By Amy Karagiannakis

Ana Valderrama (MLA ’09) and her collaborators at Matéricos Periféricos received the 2022 Inclusion Award from the New York City Architecture Biennial. Their project Industrial District includes a series of practices and two buildings coconstructed with the communities in which they serve. The Inclusion Award (iN) was established by the NYC Architecture Biennial to celebrate architecture, interior design, and urban design professionals whose work promotes innovative sustainable design while supporting gender and racial equality around the world.   

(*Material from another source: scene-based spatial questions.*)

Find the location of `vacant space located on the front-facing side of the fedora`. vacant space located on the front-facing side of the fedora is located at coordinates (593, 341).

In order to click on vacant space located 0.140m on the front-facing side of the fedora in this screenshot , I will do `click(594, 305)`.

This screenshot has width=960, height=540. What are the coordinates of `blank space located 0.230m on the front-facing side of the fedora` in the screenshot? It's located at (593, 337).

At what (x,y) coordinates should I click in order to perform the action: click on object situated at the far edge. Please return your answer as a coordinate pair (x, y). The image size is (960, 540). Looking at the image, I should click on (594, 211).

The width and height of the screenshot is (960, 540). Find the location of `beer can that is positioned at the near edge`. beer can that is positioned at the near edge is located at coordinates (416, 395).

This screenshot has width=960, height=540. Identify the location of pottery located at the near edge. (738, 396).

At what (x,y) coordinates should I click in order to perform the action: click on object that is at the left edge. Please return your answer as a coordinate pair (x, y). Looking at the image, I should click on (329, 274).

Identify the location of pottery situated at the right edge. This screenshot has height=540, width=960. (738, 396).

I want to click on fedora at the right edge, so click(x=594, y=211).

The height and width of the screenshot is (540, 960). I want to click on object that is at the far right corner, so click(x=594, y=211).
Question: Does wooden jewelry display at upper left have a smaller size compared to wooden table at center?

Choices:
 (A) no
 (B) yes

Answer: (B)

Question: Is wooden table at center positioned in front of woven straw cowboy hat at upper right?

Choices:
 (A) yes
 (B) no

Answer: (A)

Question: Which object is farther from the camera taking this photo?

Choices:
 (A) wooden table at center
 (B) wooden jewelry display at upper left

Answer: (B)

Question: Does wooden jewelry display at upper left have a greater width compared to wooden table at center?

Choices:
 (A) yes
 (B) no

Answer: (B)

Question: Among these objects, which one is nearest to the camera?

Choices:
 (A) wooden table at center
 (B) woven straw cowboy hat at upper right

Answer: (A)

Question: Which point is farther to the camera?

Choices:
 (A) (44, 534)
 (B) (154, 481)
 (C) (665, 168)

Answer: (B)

Valderrama is a PhD student in the Department of Landscape Architecture and the founding director of Matéricos Periféricos, a civil organization for spatial and social justice based in Rosario, Argentina. She currently serves as professor and head of the Master of Landscape Architecture Program at the Universidad Nacional del Rosario (UNR) in Argentina. Valderrama has extensive experience in public and community-based architecture, landscape architecture, and urban planning. Her doctoral dissertation explores correlations between decolonial body-artefact assemblages and sociopolitical dynamics in the peripheries of Latin American cities.

Ana Valderrama (MLA ’09)
I expect to offer a critical history constructed from observing body-artefact assemblages as samplings that catalyze different kinds of resistances, dissidences, and insurgencies to the colonial-modernity project.
Ana Valderrama (MLA ’09)
Meal Center in Industrial Neighborhood

part 2

Founded in 2001, Matéricos Periféricos is made up of architects and students and focuses on contributing spatial equity in Latin American cities through participatory and socio-community managed architecture. Valderrama and her collaborators at Matéricos Periféricos have accumulated more that 40 awards for their work over the past twenty years including honorable mention from SCA-CPAU for the book Poéticas Colectivas; the Graham Foundation Grant for the book Design-Build Studios in Latin America: Teaching through a Social Agenda; and the XII BIAU Prize for “Inhabiting the margins.”